I was interested in this idea of how most people by the time they hit their 30s in our very specific cultural milieu have had one of those long-term relationships that seems like a marriage, acts like a marriage, but it’s not really acknowledged as a marriage, so when it ends, there’s not really this space to grieve publicly the way you do when you say you’ve been divorced. But they’re heartbreaking-when those relationships end, it’s really devastating.

TS: I found your writing style, particularly the way you move between the very urban plot and the hippie West Coast backstory, very akin to author Douglas Coupland’s work, and sure enough, there’s a glowing blurb from him on the cover of your book.

KO: I couldn’t believe our fortune getting that quote-he doesn’t do that very much. It was such a blessing. I would love to have his readership-and it’s hard, because there’s a real temptation to position all new female authors writing about women’s lives as ‘Chick Lit.’ So when he wrote that lovely quote, I felt like I had been given a Get Out of Jail Free card, that it would be hard for them to put me on a table with all the pink illustrated covers with the martini glasses and the high heels, because that’s not his readership. On the other hand, if the martini-glass people want to read this, well, great. (laughs)

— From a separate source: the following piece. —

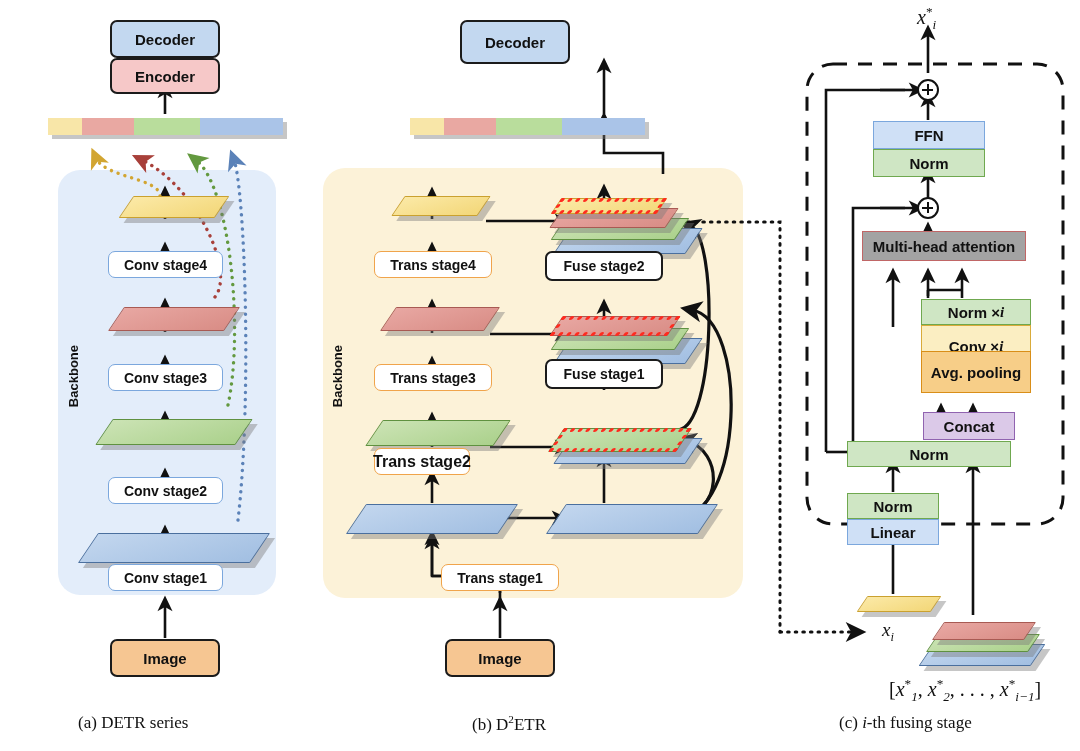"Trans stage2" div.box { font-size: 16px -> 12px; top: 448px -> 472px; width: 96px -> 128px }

TS: Speaking of chick lit, one of your targets in the book is a certain type of female newspaper columnist-is the Allissa Allan character maybe an amalgam of, say, two certain Toronto ‘girl columnists’?

KO: Okay, I swear to god that character is not based on any particular person. That job-that kind of young, female columnist is something that almost every paper has, and I think she’s kind of a sympathetic character in the book, actually. I don’t think it’s great for women to ghettoize writing about trivial issues over and over. Everyone does it once in a while, which is fine; it’s fun. But I think it’s a waste of our writers. We’re missing an opportunity to hear what young women really think about the world. Because I know that a lot of these women are thoughtful-they must be thoughtful-and they’re not untalented writers, but the material is just vapid, and it’s been going on for far too long.

It’s a pale facsimile of Sex and the City circa 1998 or something. I don’t believe it could possibly be selling papers. I mean, all I ever hear is people complaining about that kind of stuff. I think it’s maybe comforting to a certain kind of older editor/publisher type who is content to see young women as sort of silly and unthreatening. And it’s a bit ‘porny,’ that stuff-they think it’s sexy even though it’s not really sexy or timely.

I think it’s toxic. I think it’s a danger. I don’t know why women higher-up at these papers don’t say something. There is an implicit pressure on young women to do this kind of journalism, that it’s lucrative and an easy way to make a name for yourself, to expose your inner self in a kind of voyeuristic manner. And I think that discourages progress in our industry.